[Extracted material]

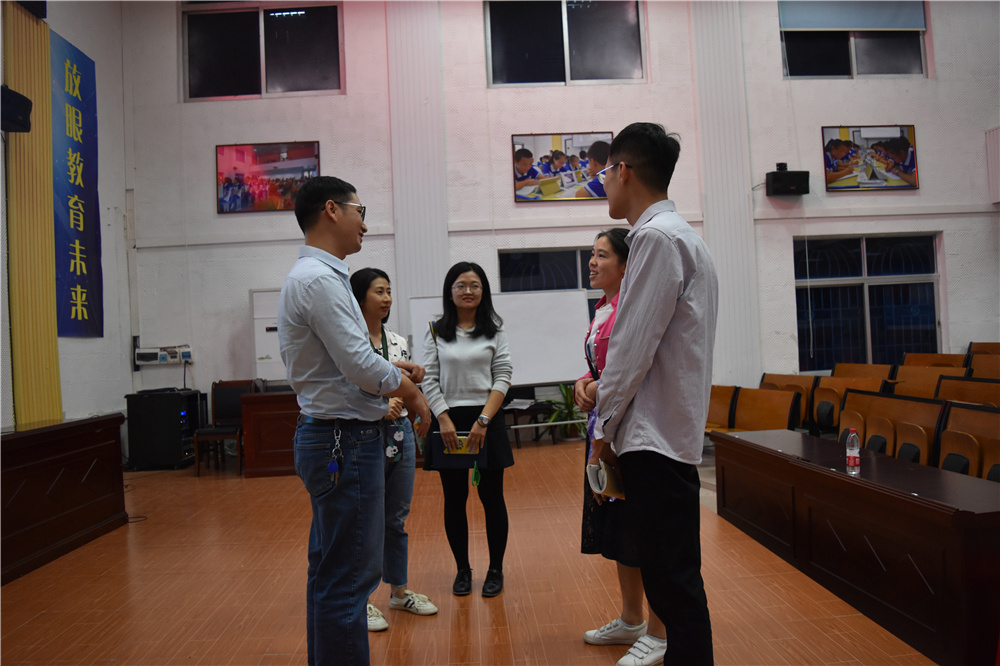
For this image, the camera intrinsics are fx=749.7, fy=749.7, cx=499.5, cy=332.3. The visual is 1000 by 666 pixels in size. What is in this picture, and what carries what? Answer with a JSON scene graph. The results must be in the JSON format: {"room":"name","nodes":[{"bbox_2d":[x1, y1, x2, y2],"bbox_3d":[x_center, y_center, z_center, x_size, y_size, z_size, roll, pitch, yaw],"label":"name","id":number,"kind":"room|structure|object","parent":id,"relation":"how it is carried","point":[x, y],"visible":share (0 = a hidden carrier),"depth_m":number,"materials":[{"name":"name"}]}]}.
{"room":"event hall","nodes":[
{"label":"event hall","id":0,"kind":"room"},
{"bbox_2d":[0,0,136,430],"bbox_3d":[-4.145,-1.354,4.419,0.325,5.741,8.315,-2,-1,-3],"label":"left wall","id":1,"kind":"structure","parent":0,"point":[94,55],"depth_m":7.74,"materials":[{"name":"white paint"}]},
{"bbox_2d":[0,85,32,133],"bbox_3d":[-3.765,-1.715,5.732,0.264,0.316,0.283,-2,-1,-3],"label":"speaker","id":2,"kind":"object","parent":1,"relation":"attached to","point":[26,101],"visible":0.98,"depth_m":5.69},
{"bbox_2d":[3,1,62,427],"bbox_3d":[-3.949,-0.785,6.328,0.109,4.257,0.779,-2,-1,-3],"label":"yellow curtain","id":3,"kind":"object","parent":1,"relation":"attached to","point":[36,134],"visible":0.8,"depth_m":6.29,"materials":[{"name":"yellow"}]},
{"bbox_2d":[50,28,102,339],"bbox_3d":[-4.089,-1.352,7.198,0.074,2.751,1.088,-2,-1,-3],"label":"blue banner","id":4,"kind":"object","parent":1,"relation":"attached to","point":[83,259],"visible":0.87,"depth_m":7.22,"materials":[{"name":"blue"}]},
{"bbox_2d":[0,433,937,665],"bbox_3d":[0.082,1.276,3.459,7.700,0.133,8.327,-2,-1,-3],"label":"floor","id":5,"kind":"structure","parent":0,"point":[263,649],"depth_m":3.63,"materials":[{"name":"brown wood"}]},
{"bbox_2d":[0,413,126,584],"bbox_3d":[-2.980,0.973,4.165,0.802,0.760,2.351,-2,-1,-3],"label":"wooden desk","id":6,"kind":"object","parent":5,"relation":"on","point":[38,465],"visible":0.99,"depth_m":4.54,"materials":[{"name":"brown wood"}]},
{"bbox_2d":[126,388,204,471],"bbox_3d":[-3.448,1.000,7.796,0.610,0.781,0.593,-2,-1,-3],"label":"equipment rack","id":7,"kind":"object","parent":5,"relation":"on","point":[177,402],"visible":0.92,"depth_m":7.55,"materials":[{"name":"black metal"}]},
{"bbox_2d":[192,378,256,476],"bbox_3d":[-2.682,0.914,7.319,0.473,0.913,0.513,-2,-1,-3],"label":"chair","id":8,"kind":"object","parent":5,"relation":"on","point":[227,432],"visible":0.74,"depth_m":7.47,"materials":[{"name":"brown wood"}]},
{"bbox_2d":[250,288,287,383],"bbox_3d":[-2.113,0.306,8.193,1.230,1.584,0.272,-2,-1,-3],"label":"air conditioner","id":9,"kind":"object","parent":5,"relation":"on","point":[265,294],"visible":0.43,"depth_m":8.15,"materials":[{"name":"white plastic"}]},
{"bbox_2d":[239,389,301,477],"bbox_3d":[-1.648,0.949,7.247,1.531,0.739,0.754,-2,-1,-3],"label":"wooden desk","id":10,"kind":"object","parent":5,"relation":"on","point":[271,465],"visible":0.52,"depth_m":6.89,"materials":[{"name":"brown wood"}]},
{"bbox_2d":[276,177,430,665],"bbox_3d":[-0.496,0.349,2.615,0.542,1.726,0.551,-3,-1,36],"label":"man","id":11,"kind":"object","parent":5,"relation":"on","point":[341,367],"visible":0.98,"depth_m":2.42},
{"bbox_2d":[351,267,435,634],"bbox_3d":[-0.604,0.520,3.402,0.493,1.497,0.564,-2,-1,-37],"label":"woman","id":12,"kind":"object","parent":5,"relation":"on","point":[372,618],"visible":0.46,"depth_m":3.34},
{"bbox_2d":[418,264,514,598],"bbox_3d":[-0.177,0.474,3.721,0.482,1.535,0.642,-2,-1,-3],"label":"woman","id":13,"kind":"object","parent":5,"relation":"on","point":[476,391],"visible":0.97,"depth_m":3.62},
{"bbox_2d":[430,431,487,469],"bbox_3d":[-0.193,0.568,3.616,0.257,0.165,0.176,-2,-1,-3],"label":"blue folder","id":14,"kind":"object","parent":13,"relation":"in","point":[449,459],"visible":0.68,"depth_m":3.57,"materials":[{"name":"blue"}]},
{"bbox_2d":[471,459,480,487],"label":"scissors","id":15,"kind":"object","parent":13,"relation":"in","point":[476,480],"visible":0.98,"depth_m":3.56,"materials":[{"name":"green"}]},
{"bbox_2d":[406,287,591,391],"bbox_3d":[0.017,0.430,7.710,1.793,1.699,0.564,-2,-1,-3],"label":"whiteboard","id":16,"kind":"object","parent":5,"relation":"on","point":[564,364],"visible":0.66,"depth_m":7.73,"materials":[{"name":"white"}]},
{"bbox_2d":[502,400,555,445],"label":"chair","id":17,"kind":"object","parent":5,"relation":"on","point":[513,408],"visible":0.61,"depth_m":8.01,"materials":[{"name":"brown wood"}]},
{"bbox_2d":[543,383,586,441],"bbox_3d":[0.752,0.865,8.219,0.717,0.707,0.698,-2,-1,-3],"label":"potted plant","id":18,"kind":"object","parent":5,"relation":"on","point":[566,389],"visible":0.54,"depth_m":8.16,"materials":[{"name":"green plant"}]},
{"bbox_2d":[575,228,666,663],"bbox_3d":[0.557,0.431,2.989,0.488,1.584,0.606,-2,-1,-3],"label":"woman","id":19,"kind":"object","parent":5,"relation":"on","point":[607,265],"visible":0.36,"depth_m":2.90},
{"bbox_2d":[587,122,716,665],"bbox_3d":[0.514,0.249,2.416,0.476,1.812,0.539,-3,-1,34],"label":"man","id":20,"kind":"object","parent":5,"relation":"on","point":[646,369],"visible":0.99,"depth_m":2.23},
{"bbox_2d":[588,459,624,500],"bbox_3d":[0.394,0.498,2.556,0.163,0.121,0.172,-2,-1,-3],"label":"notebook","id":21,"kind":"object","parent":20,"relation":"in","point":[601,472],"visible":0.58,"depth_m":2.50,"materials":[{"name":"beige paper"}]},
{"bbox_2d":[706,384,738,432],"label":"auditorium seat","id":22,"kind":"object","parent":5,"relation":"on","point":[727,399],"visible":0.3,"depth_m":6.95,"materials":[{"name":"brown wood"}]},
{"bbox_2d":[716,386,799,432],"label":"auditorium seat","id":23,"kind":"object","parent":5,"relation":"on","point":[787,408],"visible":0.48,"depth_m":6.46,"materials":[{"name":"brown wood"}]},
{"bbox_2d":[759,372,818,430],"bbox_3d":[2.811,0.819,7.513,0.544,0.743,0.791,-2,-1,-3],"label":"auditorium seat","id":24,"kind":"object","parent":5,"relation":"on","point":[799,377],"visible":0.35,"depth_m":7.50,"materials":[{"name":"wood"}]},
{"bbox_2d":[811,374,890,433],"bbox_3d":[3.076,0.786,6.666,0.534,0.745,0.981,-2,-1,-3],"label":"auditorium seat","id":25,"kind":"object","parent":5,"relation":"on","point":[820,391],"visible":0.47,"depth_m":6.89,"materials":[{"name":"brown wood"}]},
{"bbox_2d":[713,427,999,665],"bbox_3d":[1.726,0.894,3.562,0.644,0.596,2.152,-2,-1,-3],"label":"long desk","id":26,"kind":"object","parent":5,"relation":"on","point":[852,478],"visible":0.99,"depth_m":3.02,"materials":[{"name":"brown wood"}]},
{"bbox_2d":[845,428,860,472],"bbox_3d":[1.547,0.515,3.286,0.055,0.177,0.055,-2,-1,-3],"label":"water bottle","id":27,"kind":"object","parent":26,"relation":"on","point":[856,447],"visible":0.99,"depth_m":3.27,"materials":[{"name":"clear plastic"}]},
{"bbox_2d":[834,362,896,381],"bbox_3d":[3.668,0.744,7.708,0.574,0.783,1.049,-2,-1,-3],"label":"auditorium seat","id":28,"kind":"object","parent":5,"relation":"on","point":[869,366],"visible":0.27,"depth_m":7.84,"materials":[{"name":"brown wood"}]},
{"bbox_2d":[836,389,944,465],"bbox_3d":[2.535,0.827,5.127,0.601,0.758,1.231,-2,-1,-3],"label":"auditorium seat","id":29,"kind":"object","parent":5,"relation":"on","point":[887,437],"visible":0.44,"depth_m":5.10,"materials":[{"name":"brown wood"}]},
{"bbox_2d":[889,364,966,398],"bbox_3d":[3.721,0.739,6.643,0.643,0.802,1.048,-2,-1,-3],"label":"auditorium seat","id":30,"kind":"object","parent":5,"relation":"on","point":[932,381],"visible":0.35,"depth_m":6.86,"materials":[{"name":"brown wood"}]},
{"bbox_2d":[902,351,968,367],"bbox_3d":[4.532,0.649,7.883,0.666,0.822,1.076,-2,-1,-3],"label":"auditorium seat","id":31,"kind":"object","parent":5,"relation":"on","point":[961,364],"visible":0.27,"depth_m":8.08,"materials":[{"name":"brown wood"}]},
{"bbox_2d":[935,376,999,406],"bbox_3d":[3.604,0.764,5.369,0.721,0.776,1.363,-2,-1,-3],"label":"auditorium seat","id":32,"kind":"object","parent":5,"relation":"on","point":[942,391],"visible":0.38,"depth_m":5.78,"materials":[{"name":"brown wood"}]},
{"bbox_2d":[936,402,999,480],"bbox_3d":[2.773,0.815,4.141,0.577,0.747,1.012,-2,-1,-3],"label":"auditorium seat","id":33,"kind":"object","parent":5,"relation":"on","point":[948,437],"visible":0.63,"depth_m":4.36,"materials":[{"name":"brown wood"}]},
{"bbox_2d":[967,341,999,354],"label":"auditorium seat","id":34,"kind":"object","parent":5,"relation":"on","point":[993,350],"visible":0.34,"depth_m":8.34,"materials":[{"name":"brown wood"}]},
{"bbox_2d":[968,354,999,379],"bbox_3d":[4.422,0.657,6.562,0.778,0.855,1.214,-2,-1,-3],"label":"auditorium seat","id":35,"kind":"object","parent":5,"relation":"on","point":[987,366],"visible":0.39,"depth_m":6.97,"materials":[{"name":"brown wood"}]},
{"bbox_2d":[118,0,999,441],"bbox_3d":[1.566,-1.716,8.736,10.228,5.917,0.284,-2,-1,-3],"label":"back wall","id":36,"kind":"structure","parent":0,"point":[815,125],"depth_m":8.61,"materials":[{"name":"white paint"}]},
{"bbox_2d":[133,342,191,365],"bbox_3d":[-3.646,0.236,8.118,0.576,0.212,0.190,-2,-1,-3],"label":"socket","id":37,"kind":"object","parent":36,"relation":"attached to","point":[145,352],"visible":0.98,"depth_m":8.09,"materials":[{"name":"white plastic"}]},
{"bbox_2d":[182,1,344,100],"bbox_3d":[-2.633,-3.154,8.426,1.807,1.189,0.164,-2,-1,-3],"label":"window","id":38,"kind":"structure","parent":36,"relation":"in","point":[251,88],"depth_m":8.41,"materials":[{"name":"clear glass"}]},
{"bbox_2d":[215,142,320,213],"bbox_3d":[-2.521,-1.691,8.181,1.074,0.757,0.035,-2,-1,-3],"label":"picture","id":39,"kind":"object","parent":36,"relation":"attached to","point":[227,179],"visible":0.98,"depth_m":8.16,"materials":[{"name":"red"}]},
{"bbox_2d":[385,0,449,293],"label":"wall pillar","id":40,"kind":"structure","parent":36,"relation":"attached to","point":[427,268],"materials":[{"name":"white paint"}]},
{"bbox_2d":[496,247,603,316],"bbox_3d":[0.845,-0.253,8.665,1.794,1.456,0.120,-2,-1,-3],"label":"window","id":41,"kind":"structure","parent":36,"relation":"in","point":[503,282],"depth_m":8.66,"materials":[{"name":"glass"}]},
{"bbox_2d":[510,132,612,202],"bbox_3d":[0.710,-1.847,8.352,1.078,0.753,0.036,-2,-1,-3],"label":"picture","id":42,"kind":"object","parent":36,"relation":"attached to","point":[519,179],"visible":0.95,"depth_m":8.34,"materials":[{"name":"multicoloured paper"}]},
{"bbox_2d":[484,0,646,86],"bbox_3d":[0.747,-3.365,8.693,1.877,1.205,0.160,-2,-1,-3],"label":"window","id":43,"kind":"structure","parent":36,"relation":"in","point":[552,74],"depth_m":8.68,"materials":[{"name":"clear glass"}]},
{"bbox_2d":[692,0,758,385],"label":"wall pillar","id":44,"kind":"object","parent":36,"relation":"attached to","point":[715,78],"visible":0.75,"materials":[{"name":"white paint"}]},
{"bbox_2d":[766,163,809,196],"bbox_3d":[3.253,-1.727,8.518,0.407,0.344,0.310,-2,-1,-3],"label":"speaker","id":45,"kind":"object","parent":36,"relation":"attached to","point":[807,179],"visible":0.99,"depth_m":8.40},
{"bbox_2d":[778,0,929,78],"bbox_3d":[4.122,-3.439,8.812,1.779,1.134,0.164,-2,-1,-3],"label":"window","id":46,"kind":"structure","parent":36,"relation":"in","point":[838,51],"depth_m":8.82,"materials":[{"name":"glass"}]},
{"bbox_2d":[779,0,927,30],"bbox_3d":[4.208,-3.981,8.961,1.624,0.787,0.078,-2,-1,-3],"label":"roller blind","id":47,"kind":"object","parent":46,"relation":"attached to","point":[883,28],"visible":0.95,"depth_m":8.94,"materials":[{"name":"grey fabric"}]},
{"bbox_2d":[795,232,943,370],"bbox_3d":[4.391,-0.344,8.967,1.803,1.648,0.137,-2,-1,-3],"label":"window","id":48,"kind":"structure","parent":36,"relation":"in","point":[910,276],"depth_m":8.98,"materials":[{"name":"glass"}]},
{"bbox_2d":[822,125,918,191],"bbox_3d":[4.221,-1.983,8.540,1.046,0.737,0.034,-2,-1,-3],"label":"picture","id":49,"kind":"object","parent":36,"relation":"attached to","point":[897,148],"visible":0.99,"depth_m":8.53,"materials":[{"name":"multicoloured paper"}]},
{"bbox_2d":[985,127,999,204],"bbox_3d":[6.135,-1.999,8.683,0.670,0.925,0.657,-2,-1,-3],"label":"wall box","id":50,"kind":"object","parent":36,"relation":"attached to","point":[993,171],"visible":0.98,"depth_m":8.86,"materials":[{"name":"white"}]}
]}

[/Extracted material]

Task instructions: Search the entries for the word "woman", then list each line that holds it.

Exercise result:
{"bbox_2d":[351,267,435,634],"bbox_3d":[-0.604,0.520,3.402,0.493,1.497,0.564,-2,-1,-37],"label":"woman","id":12,"kind":"object","parent":5,"relation":"on","point":[372,618],"visible":0.46,"depth_m":3.34},
{"bbox_2d":[418,264,514,598],"bbox_3d":[-0.177,0.474,3.721,0.482,1.535,0.642,-2,-1,-3],"label":"woman","id":13,"kind":"object","parent":5,"relation":"on","point":[476,391],"visible":0.97,"depth_m":3.62},
{"bbox_2d":[575,228,666,663],"bbox_3d":[0.557,0.431,2.989,0.488,1.584,0.606,-2,-1,-3],"label":"woman","id":19,"kind":"object","parent":5,"relation":"on","point":[607,265],"visible":0.36,"depth_m":2.90},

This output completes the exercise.